Warum die Gewobag Laubbläser zulässt, lesen Sie bitte bei folgender Frage:
Laubbläser (nicht zu verwechseln mit Laubsaugern) unterstützen das Zusammenkehren von Laub und damit auch die Entfernung des Laubs im Zeitraum von Oktober bis Dezember sowie beim Restlaub, welches stellenweise im März/April noch entfernt werden muss.
Pflanzensamen, Spinnen und Insekten werden im Gegensatz zum Laubsauger nicht aufgenommen und verbleiben in den Grünanlagen. Jedoch ist nicht jede Art von Laub in Grünanlagen dienlich. So muss z. B. das Laub der Kastanien mit Miniermottenbefall zur Eindämmung des Schädlings entsorgt werden. Laub von schwer kompostierbaren Baumarten, wie z. B. der Eiche oder der Walnuss wird ebenfalls entsorgt.

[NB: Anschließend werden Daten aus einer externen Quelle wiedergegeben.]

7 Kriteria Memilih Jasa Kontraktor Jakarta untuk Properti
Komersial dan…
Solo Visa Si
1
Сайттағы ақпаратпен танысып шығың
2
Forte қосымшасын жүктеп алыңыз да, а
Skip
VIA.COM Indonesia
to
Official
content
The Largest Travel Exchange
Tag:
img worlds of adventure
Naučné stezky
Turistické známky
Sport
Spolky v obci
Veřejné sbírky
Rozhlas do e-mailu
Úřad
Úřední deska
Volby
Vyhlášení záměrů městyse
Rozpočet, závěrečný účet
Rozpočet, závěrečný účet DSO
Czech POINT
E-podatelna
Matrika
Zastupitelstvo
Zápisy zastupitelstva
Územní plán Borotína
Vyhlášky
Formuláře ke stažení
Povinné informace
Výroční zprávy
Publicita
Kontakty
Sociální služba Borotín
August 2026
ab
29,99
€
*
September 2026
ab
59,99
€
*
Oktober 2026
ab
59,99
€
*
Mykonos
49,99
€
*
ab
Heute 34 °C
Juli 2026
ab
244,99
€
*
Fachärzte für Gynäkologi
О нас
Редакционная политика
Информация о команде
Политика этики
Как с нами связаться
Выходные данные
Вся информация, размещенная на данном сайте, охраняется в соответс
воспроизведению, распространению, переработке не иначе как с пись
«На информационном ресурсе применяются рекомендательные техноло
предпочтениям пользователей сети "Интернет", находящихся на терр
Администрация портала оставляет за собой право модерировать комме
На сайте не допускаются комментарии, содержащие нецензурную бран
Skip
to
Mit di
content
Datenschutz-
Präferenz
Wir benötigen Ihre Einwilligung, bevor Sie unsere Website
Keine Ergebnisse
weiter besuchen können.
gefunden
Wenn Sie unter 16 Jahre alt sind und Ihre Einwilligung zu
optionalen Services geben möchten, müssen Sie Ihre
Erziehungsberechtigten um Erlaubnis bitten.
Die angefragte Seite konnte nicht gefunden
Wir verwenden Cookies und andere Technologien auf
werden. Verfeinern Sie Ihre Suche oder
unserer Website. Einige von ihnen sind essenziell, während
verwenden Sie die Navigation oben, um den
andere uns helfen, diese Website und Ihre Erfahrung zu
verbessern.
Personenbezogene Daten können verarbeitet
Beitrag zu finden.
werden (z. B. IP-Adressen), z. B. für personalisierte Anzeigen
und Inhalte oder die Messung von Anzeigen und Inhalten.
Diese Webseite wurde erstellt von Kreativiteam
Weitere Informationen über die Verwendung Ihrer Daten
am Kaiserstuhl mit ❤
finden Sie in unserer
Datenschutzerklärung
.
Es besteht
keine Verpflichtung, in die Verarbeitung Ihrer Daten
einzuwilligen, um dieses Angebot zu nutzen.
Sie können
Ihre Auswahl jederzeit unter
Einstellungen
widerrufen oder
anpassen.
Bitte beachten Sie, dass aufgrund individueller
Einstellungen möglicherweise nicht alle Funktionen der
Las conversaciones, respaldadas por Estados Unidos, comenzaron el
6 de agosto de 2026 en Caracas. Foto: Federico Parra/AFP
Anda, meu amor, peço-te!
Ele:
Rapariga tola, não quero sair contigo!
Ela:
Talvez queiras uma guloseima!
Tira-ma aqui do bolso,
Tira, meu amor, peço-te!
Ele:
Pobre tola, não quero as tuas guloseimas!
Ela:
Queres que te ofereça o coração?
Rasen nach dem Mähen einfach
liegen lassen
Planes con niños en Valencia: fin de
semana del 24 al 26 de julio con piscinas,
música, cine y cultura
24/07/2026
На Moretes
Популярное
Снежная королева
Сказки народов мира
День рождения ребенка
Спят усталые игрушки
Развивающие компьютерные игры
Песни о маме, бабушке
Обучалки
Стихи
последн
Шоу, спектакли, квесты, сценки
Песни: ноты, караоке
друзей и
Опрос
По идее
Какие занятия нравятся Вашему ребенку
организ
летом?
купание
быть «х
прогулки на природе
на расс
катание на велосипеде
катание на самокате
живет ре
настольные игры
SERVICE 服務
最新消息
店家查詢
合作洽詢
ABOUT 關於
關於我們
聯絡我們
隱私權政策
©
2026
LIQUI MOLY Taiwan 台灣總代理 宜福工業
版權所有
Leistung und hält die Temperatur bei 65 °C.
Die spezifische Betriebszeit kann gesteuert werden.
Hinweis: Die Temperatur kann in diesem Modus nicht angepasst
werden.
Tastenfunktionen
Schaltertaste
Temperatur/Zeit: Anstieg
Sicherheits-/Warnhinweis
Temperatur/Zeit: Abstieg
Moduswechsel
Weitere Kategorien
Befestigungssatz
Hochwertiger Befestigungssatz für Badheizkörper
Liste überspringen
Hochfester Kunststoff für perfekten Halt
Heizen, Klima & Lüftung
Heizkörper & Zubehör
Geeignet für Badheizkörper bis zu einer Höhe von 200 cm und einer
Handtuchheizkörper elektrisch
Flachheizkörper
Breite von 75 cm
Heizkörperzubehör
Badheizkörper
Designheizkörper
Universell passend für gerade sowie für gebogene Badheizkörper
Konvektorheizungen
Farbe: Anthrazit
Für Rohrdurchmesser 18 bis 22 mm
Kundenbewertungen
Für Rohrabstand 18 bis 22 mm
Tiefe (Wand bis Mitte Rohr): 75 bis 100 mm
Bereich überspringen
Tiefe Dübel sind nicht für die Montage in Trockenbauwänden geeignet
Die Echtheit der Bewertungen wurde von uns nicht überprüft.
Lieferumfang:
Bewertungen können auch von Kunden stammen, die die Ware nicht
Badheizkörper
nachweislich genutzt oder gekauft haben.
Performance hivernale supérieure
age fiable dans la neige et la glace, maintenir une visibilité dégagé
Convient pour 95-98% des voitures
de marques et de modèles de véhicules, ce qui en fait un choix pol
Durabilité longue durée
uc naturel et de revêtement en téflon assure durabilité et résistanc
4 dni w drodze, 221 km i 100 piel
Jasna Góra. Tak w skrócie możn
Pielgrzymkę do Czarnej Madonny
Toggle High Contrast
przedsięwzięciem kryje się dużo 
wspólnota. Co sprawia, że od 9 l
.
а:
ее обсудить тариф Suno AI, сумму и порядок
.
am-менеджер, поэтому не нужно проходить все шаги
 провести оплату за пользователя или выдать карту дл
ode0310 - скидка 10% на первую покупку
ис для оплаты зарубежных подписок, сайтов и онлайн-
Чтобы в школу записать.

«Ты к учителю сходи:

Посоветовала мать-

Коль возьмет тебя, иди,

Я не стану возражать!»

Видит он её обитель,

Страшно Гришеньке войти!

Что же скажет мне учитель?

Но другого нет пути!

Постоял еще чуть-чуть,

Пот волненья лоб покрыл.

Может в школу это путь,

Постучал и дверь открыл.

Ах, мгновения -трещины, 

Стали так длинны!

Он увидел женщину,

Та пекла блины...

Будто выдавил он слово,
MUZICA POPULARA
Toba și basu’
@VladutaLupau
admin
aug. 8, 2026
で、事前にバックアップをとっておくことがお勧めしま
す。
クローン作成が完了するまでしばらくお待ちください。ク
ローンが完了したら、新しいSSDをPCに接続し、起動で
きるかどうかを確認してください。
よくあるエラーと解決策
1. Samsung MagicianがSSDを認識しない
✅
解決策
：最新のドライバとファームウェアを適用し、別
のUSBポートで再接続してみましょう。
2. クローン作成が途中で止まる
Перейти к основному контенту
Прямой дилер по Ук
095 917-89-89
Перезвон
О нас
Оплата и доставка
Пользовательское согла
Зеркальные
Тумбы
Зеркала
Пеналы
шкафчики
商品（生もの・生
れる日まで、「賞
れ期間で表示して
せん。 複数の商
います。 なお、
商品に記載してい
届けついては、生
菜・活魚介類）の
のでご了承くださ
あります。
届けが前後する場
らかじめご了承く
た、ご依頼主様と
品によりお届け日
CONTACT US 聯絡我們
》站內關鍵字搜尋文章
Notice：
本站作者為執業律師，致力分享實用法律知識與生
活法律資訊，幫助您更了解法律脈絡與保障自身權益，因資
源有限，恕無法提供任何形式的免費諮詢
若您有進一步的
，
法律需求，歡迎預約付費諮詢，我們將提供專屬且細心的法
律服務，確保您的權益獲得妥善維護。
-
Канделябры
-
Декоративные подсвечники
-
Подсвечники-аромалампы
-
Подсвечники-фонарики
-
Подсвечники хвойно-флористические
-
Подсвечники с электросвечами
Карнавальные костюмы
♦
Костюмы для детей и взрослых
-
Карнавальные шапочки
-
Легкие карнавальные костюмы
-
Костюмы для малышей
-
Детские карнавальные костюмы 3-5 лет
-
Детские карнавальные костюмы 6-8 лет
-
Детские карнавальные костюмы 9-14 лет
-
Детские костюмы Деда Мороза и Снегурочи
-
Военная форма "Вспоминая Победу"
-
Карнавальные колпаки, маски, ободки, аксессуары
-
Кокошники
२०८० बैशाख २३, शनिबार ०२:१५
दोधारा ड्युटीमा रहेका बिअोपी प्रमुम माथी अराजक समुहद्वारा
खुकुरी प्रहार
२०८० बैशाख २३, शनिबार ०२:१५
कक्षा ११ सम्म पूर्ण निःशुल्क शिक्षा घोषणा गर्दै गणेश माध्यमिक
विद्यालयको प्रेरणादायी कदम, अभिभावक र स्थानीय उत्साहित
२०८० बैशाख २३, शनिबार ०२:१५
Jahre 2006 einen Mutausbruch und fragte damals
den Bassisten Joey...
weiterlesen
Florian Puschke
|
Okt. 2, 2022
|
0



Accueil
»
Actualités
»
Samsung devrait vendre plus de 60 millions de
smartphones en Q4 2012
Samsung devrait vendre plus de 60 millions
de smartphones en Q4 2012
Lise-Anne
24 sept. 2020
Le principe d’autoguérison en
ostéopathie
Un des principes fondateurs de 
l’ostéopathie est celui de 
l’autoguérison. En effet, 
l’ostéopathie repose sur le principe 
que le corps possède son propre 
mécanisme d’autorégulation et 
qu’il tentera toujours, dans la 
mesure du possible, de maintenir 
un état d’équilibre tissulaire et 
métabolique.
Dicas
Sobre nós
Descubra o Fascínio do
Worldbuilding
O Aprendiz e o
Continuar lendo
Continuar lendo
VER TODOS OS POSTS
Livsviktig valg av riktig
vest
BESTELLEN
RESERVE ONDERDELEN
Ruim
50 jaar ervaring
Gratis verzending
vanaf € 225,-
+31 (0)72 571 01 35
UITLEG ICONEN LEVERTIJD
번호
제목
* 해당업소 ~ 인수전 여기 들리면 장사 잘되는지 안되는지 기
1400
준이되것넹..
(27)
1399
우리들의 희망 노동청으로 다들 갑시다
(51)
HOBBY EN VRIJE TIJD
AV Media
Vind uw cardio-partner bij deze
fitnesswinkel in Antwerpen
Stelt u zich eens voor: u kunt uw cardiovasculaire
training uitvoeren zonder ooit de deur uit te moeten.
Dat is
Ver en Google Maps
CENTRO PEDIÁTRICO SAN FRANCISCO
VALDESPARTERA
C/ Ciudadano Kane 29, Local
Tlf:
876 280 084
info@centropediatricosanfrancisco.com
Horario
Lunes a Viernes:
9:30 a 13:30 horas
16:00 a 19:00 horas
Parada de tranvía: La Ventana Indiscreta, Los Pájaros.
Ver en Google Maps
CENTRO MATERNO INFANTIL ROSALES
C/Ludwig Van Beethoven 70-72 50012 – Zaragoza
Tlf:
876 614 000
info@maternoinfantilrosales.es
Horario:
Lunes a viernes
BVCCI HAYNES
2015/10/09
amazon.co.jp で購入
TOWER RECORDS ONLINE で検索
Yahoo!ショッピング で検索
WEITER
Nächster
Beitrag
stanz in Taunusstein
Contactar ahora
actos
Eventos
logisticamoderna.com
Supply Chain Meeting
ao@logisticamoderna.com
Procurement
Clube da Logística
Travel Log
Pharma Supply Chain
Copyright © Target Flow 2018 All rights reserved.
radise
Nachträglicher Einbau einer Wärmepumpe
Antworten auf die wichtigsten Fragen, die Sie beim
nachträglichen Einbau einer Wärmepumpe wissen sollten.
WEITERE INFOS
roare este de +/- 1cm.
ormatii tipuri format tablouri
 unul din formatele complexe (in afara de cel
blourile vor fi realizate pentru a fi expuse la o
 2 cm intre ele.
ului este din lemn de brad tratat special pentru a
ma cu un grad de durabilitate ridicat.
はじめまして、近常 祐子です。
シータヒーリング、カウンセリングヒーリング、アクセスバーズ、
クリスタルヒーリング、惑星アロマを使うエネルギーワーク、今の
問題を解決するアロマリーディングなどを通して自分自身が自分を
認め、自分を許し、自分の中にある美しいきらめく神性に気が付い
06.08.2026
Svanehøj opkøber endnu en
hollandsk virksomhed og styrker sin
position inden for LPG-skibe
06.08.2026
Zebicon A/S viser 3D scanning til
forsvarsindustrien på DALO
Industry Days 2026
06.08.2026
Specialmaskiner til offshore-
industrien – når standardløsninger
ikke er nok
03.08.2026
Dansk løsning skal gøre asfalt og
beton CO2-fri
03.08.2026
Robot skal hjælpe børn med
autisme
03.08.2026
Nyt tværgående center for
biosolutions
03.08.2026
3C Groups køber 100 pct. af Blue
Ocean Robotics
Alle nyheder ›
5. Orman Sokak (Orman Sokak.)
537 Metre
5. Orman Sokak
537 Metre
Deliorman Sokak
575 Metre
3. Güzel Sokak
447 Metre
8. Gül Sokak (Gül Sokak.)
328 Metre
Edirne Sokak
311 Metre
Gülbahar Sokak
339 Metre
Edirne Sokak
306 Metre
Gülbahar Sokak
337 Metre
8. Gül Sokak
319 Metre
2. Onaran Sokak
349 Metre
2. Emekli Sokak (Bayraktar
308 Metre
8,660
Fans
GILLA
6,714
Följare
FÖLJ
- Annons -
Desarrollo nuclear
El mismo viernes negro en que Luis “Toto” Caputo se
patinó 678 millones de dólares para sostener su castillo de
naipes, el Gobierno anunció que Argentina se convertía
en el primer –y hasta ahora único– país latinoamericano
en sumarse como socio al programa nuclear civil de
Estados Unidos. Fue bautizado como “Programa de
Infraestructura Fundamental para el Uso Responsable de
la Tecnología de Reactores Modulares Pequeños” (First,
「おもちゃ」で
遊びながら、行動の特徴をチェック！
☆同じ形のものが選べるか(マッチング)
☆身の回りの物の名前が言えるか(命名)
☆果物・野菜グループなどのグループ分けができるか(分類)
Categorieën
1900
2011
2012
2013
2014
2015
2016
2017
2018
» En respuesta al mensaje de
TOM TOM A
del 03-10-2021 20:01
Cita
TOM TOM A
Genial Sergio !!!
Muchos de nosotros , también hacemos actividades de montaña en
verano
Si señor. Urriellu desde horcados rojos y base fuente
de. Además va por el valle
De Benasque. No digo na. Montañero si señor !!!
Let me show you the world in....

In den Gebieten Mitte und Wedding werden testweise vereinzelt akkubetriebene Laubbläser zur Unterstützung der Reinigung von Außenanlagen eingesetzt. Eine rein manuelle Laubaufnahme ist angesichts der Vielzahl der zu bewirtschaftenden Flächen extrem personal- und zeitintensiv und steht daher – auch mit Blick auf die Betriebskostenabrechnungen – gegenüber unseren MieterInnen in keinem wirtschaftlichen Verhältnis.